Provide again, from the entries below, every line from the one containing "X297638Y386614D01*" through the one containing "X387008Y362598D01*", exactly as written, and no other line.

*** Begin section ***

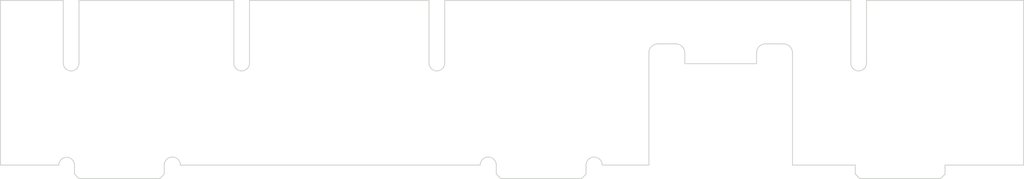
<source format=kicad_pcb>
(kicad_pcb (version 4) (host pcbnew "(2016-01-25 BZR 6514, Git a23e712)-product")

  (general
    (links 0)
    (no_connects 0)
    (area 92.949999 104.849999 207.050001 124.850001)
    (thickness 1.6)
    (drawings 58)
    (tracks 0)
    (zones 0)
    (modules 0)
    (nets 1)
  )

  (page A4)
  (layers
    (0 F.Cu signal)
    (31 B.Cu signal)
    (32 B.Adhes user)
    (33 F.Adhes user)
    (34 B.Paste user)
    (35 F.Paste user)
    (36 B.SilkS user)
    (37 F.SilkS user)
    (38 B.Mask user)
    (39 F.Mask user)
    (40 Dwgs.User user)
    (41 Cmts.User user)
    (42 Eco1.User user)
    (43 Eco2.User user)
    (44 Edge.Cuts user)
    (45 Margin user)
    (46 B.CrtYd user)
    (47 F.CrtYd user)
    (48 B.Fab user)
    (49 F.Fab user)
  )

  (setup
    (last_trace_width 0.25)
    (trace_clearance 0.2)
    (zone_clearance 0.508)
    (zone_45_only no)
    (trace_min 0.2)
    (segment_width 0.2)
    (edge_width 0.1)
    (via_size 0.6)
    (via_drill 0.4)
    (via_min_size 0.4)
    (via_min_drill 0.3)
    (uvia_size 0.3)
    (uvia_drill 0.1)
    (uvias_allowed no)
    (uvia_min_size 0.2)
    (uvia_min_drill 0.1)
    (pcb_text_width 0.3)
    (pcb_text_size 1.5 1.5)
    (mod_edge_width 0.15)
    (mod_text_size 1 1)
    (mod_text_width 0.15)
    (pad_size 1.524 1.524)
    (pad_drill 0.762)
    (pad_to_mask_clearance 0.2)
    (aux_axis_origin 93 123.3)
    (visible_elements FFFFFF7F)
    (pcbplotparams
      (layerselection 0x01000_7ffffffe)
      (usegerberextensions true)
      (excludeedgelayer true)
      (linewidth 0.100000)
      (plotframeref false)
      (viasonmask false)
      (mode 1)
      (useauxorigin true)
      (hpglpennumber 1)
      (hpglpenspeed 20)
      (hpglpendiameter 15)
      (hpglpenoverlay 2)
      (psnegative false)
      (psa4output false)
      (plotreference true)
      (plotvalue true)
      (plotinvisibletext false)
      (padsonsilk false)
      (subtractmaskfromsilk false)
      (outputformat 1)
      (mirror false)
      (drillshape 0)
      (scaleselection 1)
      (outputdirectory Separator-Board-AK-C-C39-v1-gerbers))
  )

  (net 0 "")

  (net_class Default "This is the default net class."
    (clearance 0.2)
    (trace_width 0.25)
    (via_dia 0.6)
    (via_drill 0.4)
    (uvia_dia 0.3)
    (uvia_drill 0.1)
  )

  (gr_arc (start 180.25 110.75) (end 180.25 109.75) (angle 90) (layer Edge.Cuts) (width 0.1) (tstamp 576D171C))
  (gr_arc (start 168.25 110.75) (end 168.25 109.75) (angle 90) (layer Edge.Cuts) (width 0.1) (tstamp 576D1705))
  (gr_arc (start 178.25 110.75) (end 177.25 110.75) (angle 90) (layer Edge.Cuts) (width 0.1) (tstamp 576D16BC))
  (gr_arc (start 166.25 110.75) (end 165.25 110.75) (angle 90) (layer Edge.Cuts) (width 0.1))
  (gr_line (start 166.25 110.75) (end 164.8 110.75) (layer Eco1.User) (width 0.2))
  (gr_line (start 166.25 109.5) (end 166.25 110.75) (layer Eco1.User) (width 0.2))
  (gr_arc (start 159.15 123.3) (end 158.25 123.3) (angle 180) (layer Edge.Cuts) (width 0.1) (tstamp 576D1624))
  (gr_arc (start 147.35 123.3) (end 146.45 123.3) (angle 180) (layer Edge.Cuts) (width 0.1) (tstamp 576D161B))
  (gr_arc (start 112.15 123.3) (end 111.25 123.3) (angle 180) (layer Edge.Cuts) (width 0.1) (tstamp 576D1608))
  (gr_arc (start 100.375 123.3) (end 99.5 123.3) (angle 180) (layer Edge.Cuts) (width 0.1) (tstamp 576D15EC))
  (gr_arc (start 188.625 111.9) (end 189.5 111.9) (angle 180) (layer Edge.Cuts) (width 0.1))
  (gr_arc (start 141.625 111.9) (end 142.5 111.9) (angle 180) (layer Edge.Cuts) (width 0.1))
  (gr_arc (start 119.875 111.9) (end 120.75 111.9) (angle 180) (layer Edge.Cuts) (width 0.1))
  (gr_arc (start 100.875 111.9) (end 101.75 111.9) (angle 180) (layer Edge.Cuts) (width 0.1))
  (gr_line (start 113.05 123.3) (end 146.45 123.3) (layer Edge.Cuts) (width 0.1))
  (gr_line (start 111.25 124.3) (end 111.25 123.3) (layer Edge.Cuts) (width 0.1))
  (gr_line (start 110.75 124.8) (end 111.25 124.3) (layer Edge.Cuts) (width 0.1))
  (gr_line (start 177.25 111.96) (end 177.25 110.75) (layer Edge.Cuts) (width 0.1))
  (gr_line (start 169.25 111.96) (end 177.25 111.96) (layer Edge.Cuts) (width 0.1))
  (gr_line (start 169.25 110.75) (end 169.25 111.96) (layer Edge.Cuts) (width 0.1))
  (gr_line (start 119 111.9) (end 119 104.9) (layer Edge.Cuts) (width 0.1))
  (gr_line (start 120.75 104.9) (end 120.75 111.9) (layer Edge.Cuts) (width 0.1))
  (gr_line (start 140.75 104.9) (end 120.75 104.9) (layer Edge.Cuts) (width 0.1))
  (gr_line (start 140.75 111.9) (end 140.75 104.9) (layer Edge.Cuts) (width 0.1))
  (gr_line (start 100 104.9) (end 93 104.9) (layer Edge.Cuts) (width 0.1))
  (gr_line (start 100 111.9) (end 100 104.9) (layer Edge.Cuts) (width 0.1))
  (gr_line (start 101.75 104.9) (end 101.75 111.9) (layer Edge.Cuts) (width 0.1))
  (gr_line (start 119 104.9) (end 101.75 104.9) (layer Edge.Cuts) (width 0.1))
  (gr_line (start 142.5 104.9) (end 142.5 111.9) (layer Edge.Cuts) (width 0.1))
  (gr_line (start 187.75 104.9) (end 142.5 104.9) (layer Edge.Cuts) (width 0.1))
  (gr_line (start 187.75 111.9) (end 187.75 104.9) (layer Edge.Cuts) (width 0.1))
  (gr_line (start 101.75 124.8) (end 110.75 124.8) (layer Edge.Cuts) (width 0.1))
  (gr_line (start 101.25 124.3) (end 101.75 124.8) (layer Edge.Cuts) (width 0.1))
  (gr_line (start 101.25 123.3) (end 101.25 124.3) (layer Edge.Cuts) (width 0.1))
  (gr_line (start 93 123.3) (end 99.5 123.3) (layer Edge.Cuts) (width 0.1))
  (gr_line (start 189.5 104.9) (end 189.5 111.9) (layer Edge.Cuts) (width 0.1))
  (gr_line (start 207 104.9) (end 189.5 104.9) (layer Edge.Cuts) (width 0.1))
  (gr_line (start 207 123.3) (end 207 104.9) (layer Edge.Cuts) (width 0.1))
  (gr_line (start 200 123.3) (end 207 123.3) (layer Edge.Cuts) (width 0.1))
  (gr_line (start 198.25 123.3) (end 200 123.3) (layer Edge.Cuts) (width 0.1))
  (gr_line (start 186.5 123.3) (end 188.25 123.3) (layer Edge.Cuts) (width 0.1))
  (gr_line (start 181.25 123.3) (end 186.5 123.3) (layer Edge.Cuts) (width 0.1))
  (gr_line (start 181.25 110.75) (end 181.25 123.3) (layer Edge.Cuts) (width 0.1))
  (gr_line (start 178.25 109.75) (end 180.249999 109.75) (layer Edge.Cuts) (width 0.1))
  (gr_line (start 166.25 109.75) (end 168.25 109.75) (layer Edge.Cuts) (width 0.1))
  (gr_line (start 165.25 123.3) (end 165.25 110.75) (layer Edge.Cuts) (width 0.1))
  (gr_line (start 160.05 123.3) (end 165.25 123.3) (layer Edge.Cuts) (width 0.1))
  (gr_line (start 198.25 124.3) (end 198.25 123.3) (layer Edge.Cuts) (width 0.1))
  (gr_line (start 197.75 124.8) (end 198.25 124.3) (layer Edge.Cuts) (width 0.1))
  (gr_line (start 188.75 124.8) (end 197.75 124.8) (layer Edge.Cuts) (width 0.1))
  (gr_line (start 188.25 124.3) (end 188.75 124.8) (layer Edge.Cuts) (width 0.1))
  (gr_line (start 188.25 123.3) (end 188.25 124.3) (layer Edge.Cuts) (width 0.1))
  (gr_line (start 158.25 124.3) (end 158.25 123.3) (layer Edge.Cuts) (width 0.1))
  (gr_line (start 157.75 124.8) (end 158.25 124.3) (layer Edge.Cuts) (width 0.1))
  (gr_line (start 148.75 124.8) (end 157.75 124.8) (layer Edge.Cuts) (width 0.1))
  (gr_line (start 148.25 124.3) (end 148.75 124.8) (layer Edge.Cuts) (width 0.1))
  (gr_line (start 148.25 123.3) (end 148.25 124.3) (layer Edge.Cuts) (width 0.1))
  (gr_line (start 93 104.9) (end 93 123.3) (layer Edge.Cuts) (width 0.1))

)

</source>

*** End section ***
*** Begin section ***

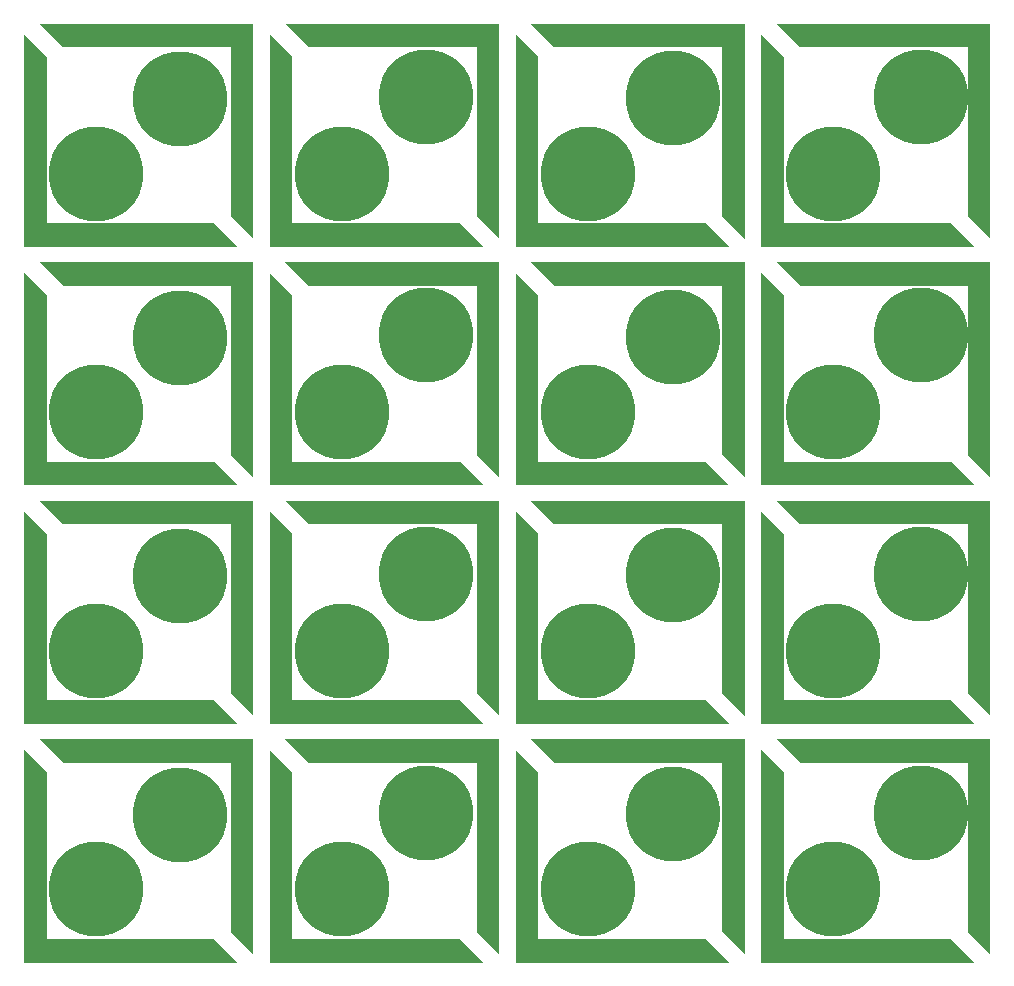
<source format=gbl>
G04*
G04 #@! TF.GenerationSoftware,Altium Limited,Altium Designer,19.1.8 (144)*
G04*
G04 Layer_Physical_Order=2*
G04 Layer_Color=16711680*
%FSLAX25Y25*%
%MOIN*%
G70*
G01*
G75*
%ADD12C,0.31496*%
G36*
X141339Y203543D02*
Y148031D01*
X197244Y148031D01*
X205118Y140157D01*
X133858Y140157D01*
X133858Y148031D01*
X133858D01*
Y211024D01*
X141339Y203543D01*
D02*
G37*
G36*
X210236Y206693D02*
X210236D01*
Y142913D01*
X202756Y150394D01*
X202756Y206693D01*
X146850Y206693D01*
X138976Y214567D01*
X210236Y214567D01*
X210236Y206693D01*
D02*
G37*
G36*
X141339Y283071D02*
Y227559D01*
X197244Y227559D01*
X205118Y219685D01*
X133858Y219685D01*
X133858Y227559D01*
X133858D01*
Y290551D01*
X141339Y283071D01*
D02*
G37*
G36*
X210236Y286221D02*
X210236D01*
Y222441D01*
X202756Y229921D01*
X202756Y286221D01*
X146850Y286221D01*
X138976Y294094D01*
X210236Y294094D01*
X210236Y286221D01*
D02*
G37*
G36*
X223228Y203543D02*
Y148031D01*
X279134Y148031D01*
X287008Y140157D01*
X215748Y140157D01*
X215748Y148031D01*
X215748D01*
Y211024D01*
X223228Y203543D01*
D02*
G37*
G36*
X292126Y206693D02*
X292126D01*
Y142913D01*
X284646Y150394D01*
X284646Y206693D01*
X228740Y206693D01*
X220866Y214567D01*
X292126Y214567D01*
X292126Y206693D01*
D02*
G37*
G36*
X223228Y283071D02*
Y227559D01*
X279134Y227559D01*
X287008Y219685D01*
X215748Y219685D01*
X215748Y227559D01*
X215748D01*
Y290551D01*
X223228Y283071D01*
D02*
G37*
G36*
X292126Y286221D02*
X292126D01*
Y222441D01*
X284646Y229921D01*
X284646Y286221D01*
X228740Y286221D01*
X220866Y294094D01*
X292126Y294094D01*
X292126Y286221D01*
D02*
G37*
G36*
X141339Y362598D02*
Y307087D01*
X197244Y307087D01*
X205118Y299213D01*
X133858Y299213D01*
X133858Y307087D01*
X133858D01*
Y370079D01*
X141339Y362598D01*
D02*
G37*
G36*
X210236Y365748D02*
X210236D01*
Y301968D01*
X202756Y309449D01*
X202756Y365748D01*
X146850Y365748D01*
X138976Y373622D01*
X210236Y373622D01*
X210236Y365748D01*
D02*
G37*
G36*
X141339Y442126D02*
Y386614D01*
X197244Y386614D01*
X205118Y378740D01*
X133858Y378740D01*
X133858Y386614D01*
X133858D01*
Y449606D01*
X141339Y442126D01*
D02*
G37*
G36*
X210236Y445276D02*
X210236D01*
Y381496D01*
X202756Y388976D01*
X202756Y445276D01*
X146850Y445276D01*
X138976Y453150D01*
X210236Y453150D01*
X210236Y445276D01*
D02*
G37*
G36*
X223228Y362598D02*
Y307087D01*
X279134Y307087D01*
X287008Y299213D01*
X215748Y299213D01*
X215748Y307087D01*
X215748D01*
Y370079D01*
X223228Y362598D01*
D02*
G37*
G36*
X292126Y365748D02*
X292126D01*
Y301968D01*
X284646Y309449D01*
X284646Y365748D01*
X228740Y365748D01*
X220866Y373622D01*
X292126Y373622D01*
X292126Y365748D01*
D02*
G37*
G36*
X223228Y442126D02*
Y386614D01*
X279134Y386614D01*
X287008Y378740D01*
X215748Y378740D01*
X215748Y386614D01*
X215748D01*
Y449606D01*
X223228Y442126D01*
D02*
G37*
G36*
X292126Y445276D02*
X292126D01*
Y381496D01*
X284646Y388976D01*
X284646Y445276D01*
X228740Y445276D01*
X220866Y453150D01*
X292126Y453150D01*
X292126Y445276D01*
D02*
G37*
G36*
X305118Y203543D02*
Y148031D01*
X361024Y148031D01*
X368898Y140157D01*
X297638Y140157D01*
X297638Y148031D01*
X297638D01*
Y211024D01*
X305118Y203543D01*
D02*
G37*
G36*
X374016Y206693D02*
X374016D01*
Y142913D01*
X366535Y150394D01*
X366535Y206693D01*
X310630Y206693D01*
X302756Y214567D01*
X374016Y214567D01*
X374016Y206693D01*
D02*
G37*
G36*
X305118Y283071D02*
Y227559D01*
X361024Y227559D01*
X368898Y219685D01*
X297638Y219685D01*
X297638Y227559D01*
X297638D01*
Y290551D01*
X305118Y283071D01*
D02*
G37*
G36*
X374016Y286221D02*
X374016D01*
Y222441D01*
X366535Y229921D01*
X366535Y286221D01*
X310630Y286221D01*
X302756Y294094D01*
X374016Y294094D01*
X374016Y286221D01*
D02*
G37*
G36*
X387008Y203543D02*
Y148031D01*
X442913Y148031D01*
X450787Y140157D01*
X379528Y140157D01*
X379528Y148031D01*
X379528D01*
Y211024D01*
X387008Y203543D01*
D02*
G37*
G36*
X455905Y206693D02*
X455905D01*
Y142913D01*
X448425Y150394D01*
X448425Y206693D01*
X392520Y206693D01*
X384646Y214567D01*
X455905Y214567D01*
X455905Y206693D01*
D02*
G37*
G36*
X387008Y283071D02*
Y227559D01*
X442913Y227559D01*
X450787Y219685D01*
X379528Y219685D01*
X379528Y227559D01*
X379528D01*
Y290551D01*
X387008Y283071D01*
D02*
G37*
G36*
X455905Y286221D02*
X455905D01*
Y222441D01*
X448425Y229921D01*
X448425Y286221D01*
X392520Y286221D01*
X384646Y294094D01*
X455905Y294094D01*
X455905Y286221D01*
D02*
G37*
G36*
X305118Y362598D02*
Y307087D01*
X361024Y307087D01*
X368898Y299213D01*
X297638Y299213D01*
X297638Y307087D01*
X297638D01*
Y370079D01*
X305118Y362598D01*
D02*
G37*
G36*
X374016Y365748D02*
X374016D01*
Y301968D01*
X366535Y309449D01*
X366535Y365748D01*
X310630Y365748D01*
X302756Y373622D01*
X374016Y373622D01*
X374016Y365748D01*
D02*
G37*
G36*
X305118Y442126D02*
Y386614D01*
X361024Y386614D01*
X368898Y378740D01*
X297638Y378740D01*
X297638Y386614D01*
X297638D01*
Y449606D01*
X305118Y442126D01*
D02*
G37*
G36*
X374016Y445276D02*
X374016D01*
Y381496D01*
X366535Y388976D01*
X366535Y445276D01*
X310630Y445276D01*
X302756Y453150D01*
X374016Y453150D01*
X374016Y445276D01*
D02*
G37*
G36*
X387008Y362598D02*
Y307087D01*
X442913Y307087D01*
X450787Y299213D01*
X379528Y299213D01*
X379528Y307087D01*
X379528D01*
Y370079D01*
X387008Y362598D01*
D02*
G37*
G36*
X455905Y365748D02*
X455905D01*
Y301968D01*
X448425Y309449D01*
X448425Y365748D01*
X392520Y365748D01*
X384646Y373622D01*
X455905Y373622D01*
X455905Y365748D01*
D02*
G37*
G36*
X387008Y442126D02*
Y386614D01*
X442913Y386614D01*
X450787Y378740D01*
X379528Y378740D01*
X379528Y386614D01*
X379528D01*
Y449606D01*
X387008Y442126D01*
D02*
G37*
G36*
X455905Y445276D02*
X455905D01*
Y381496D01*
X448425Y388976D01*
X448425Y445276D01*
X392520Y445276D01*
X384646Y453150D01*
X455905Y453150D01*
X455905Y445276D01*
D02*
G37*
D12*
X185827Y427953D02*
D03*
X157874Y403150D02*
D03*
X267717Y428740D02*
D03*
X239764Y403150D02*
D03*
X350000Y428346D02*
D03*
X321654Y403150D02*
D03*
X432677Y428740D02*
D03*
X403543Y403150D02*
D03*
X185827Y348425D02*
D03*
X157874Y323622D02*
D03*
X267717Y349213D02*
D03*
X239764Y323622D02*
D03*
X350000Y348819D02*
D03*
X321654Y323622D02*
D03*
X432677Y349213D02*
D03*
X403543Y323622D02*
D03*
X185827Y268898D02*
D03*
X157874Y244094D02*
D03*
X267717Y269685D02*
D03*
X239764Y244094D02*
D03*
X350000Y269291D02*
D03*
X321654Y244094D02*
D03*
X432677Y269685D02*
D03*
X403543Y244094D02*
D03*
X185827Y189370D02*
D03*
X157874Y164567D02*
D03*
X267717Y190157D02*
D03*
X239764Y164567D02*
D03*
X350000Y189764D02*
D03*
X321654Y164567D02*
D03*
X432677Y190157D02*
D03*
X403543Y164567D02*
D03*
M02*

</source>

*** End section ***
*** Begin section ***

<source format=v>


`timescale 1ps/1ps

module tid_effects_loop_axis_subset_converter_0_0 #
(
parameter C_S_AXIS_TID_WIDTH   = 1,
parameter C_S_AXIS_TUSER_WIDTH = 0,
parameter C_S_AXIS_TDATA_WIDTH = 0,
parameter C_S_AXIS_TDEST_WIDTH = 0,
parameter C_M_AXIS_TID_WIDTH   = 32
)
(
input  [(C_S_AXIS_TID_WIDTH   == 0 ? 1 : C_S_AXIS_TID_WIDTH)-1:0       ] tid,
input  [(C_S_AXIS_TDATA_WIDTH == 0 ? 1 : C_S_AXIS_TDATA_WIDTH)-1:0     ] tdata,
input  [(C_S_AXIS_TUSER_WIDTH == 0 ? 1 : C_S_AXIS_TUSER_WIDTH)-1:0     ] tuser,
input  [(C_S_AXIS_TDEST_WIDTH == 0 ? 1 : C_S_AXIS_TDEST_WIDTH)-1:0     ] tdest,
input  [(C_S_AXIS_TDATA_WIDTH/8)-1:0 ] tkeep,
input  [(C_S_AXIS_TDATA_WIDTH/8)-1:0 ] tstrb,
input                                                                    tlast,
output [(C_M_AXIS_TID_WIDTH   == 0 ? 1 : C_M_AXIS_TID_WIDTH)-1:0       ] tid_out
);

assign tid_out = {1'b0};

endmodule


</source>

*** End section ***

Response area ▸
X297638Y386614D01*
X297638D01*
Y449606D01*
X305118Y442126D01*
D02*
G37*
G36*
X374016Y445276D02*
X374016D01*
Y381496D01*
X366535Y388976D01*
X366535Y445276D01*
X310630Y445276D01*
X302756Y453150D01*
X374016Y453150D01*
X374016Y445276D01*
D02*
G37*
G36*
X387008Y362598D02*
Y307087D01*
X442913Y307087D01*
X450787Y299213D01*
X379528Y299213D01*
X379528Y307087D01*
X379528D01*
Y370079D01*
X387008Y362598D01*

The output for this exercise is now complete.